実務上、競売の申立てや任意売却による配当が行われた時点から長期間(5年または10年以上)にわたって、一切の返済を行っておらず、かつ債務を承認するような言動をとっていないことが時効成立の絶対的な前提条件となります。

競売・任意売却後の残債務における実務上の注意点

住宅ローンの残債務に関する時効援用では、通常の消費者金融やクレジットカードの借金とは異なる、特有の法的事実や注意点が存在します。

  • 裁判上の請求(支払督促や訴訟)の有無: 住宅ローンの場合、金融機関や保証会社、あるいはサービサーは、競売の手続きとは別に、残債務の回収を目的として過去に裁判所を通じた法的手続(支払督促や貸金返還請求訴訟など)を行っているケースが非常に多く見られます。
  • 時効の更新(中断): 過去に裁判で判決や支払督促が確定している場合、そこからさらに10年間時効期間が延長されます。そのため、「最後の返済から10年以上経っている」と安易に判断しても、途中で裁判を起こされていた場合は時効が更新されているため、時効の援用が認められないことがあります。
  • 債務の承認による影響: サービサーから督促状が届いた際に、焦って電話をかけ、「少し待ってほしい」「分割なら払える」などと伝えてしまうと、債務を承認したとみなされ、時効がリセット(更新)されてしまうおそれがあります。

消滅時効援用の具体的な手順

消滅時効は、ただ時間が経過しただけでは自動的に成立しません。債務者側から債権者に対して、時効の権利を行使するという意思表示(時効の援用)を行う必要があります。

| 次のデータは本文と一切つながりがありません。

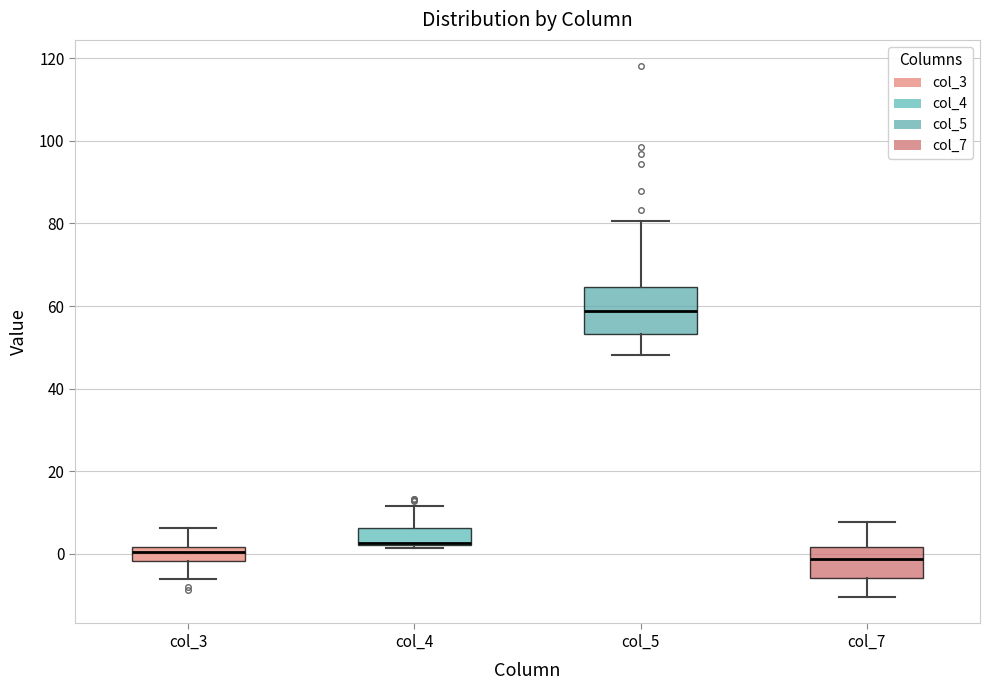

Reading left to right, transcribe this box plot: for each box, give where its median line is, the range the box spans, and where its two whiskers end, as read against the y-axis. The values are not printed on the chart, so give them approximately, as read against the axis.

col_3: median 0, box -2 to 2, whiskers -6 to 6
col_4: median 2, box 2 to 6, whiskers 2 to 12
col_5: median 58, box 54 to 64, whiskers 48 to 80
col_7: median -2, box -6 to 2, whiskers -10 to 8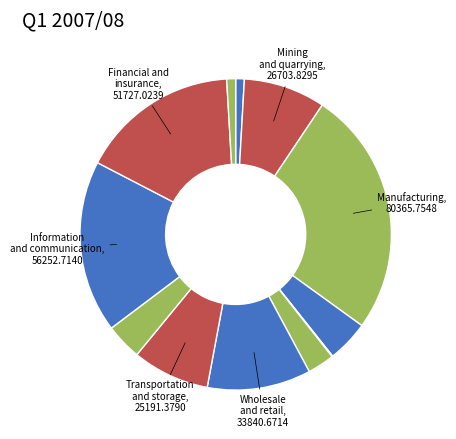

How many slices are in this pie chart?

12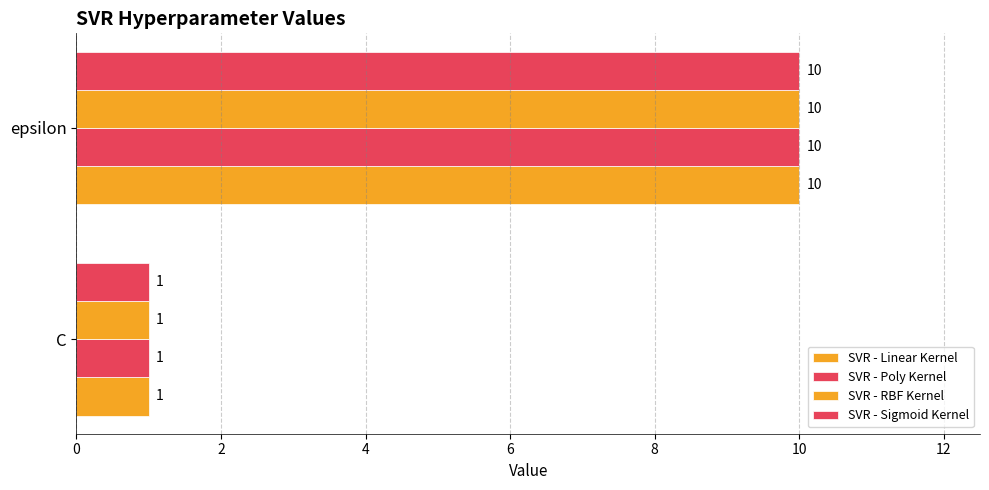

What is the value of the SVR - Sigmoid Kernel bar at the 1st from the left?

1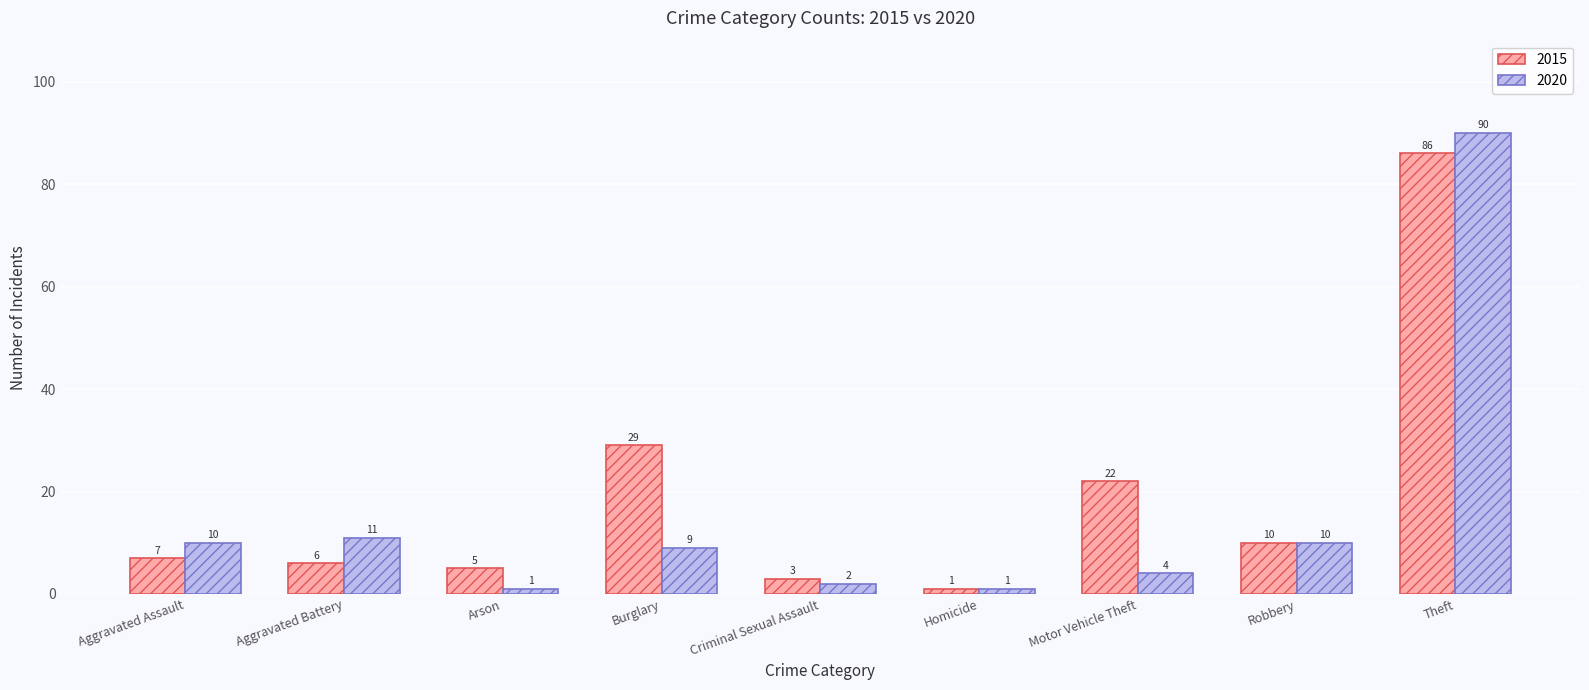

What are all the series names shown in the legend?

2015, 2020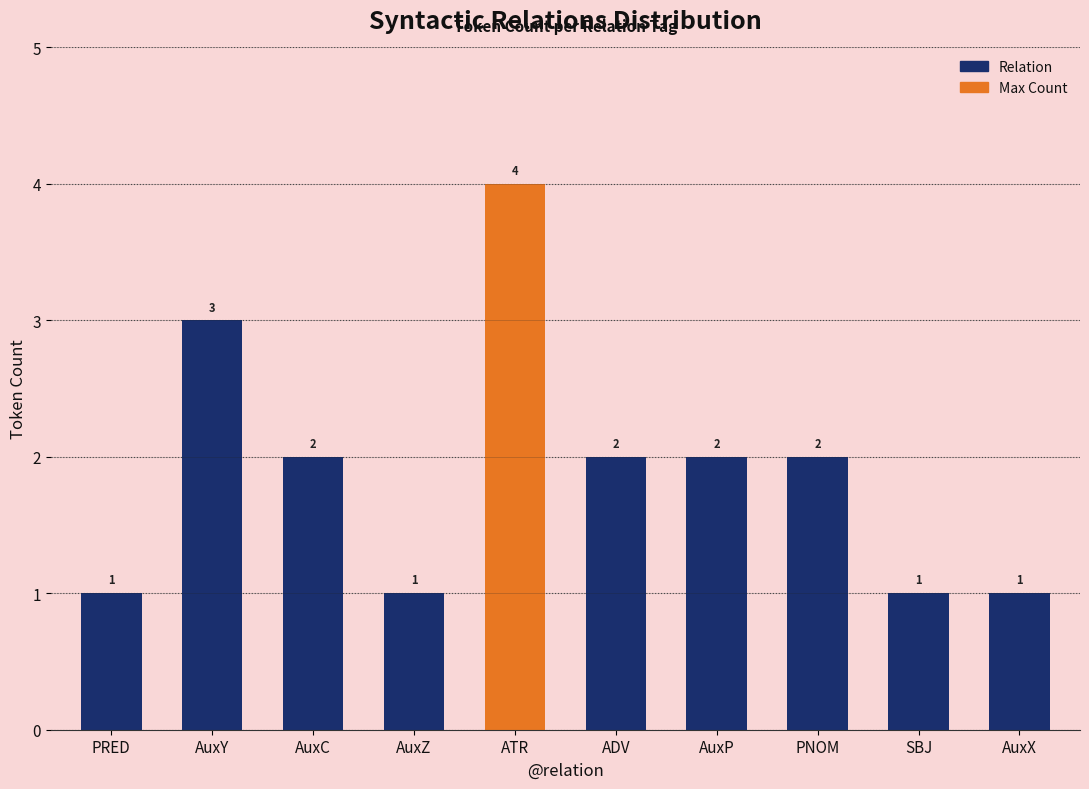

Which label corresponds to the largest value in the chart?

ATR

  1. 信用情報の確認や督促状の精査: まず手元に届いた督促状や通知書を確認し、いつの債権であるか、最後の返済日はいつ頃か、裁判を起こされた履歴はないかなどを確認します。必要に応じて個人信用情報機関に開示請求を行うことも有効です。
  2. 内容証明郵便の作成と発送: 消滅時効を援用する旨を記載した書面を、配達証明付き内容証明郵便で債権者(サービサーや金融機関)宛てに送付します。これにより、時効の意思表示が到達した法的な証拠を残すことができます。
  3. 時効成立の確認: 内容証明郵便が相手方に到達した後、相手方が時効を認めれば、それ以降の督促や差し押さえのリスクを法的に消滅させることができます。

まとめ

住宅金融支援機構や日本住宅ローン、サービサーからの長期間放置された住宅ローン残債の請求は、精神的にも大きな負担となります。しかし、法律で定められた一定の期間(原則として10年など)が経過しており、その間に裁判を起こされておらず、かつ債務の承認もしていなければ、時効の援用によって法的義務を解消することが可能です。

ご自身のケースで過去に裁判手続があったか不明確な場合や、うっかり債務を承認してしまわないか不安な場合は、内容証明郵便を発送する前に、専門的な法務知識を持つ専門家へ正確な法的判断を仰ぐことを強く推奨します。